I went and woke the butler. I waved my drapery and pointed downstairs with actions that spoke louder than words. He sat up in bed and forgot himself altogether, and used language I shall not soil this page by repeating. It appeared that he was suffering from gout—the result of dishonesty in the wine-cellar—and had only managed to get to sleep a few moments before I roused him.
“’Ere ’ave I bin torn to pieces with agony for three mortal hours, and just drop off, and then you come with your beastly cold paw and wake me and bring back the torture a thousand times worse than ever. I’ll give warning; I won’t put up with you and your tomfoolery for any master alive. Why should I? Get out of this room, you little brute. Don’t stand there waving about, like a shirt on a clothes-line.
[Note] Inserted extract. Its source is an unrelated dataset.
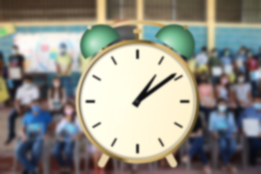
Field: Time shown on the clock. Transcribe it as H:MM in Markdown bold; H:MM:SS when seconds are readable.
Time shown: **1:09**
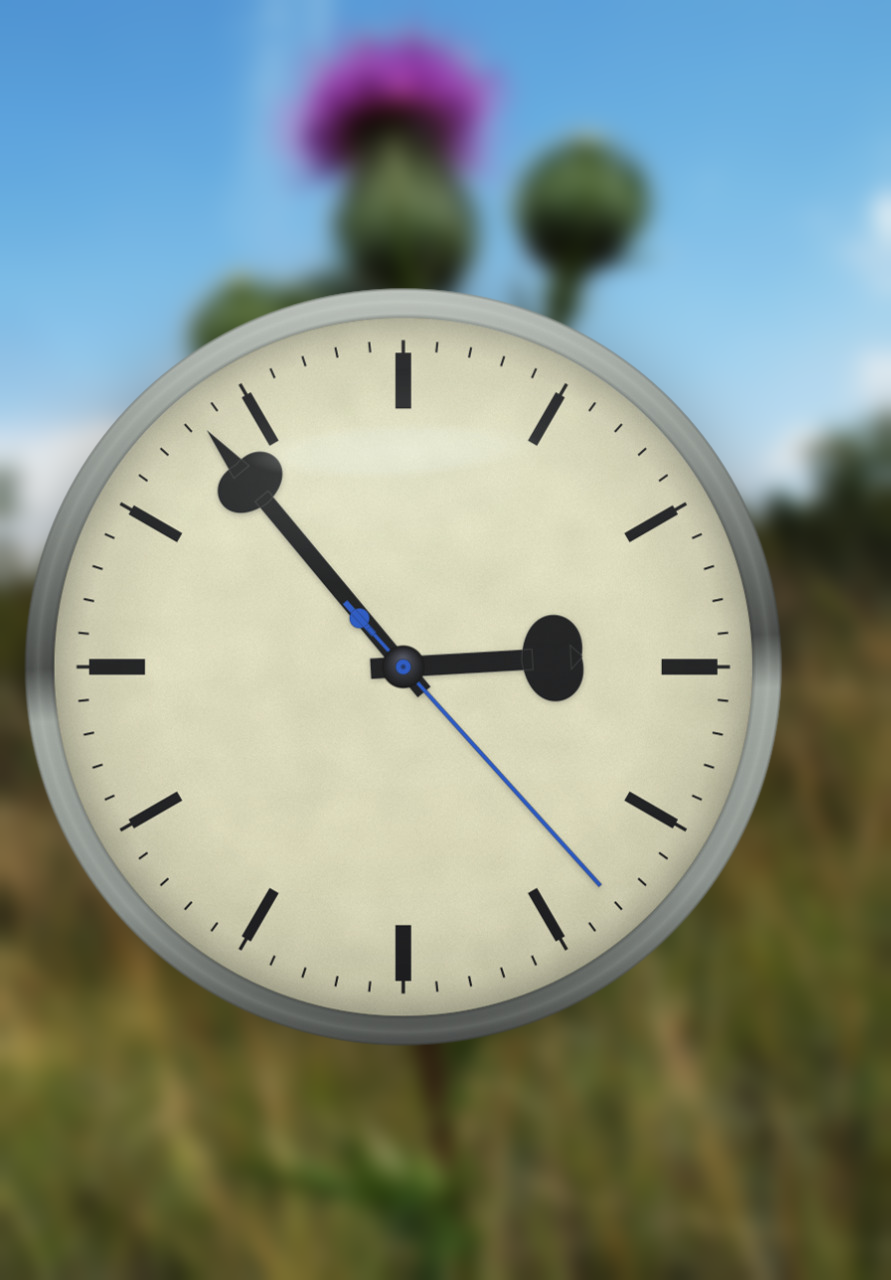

Get on, get out of it, or I’ll strangle you.”
I went. It was no good stopping. He couldn’t strangle me, of course; but it is impossible to explain a difficult thing like burglary, in pantomime, to a man who can hardly see straight for temper. I almost wept ghostly tears. Never before had the pathos and powerlessness of my position been so impressed upon me.
In this sorry plight I sought my little friend Winifred, the Squire’s grand-daughter before mentioned. She was lying wide awake, silent and speculative, as small children will. I loomed through a screen, covered with pictures from Christmas numbers, and she arose from her cot, a wee, comical white figure, faintly illumined by a night-light.
“How is you, dear doast?” she inquired. My mystic presence always gratified her.
She chuckled and chirruped in baby fashion while I beckoned and moved towards the door.
“You funny old doast. Stand on ’oo little head, doast, like yesterday in de torridor.”
But I wasn’t there to fool. I wanted to get her out into the passage, then alarm her nurse and so the entire house.
“It’s too told to do playing to-night, doast,” she said.
“Cold!” I doubt if ever a phantom got up to such a temperature anywhere as I did on that occasion.